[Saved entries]
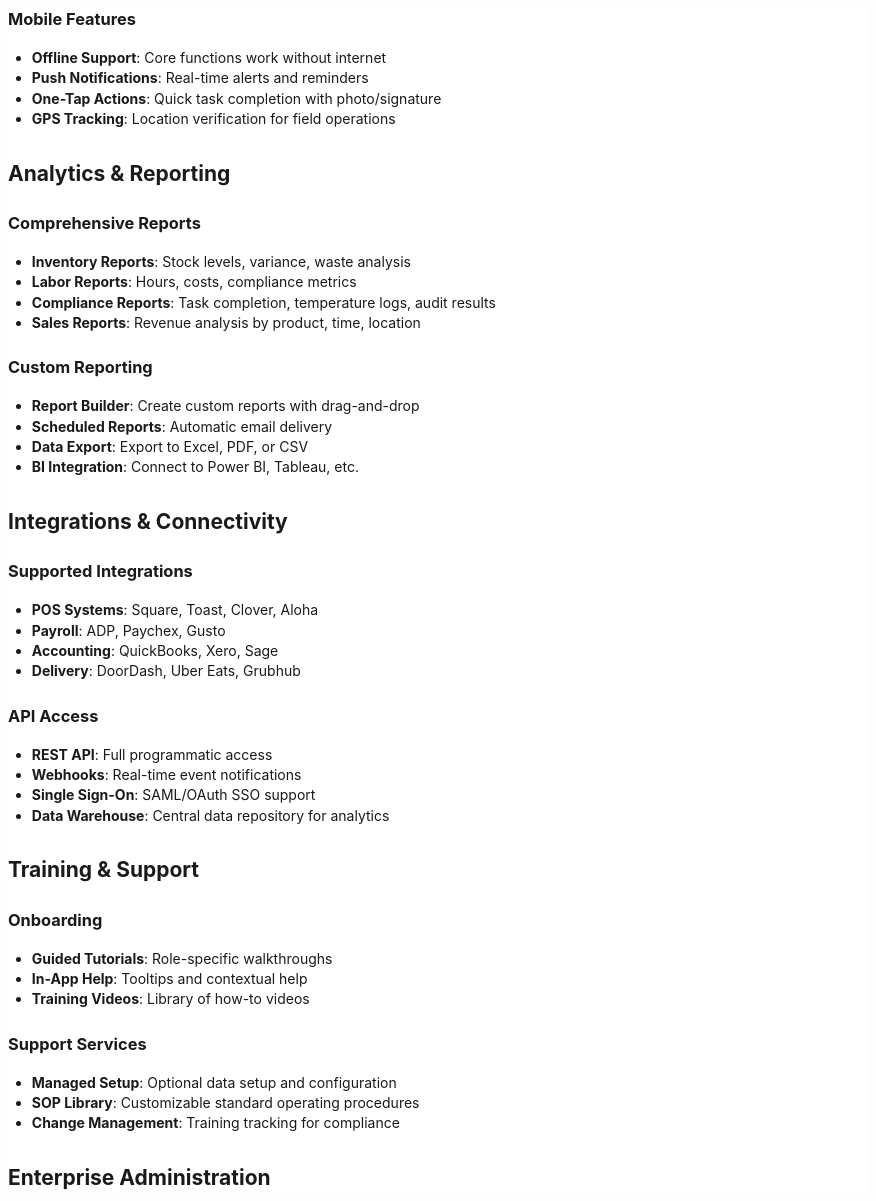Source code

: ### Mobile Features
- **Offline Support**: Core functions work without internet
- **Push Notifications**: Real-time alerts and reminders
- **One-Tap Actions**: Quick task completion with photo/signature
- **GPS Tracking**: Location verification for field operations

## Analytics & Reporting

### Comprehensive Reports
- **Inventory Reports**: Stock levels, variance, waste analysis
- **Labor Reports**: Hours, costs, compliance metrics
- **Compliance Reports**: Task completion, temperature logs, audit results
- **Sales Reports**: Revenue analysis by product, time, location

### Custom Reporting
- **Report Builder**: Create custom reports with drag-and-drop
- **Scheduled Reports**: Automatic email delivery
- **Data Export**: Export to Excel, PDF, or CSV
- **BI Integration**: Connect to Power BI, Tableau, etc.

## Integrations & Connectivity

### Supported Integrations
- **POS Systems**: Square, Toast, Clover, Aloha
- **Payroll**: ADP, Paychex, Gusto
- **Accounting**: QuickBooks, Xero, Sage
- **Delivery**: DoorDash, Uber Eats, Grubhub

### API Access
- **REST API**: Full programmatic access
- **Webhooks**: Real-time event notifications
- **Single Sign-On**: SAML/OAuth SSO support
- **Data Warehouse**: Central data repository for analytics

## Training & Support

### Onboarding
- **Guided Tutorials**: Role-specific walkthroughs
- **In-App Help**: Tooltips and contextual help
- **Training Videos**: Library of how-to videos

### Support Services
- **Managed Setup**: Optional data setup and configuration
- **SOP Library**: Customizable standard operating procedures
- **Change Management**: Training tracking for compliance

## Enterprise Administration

[Directions for this task]
Copy everything from the line containing "## Training & Support" down to the end of the entries, keeping each line unchanged.

[Task response]
## Training & Support

### Onboarding
- **Guided Tutorials**: Role-specific walkthroughs
- **In-App Help**: Tooltips and contextual help
- **Training Videos**: Library of how-to videos

### Support Services
- **Managed Setup**: Optional data setup and configuration
- **SOP Library**: Customizable standard operating procedures
- **Change Management**: Training tracking for compliance

## Enterprise Administration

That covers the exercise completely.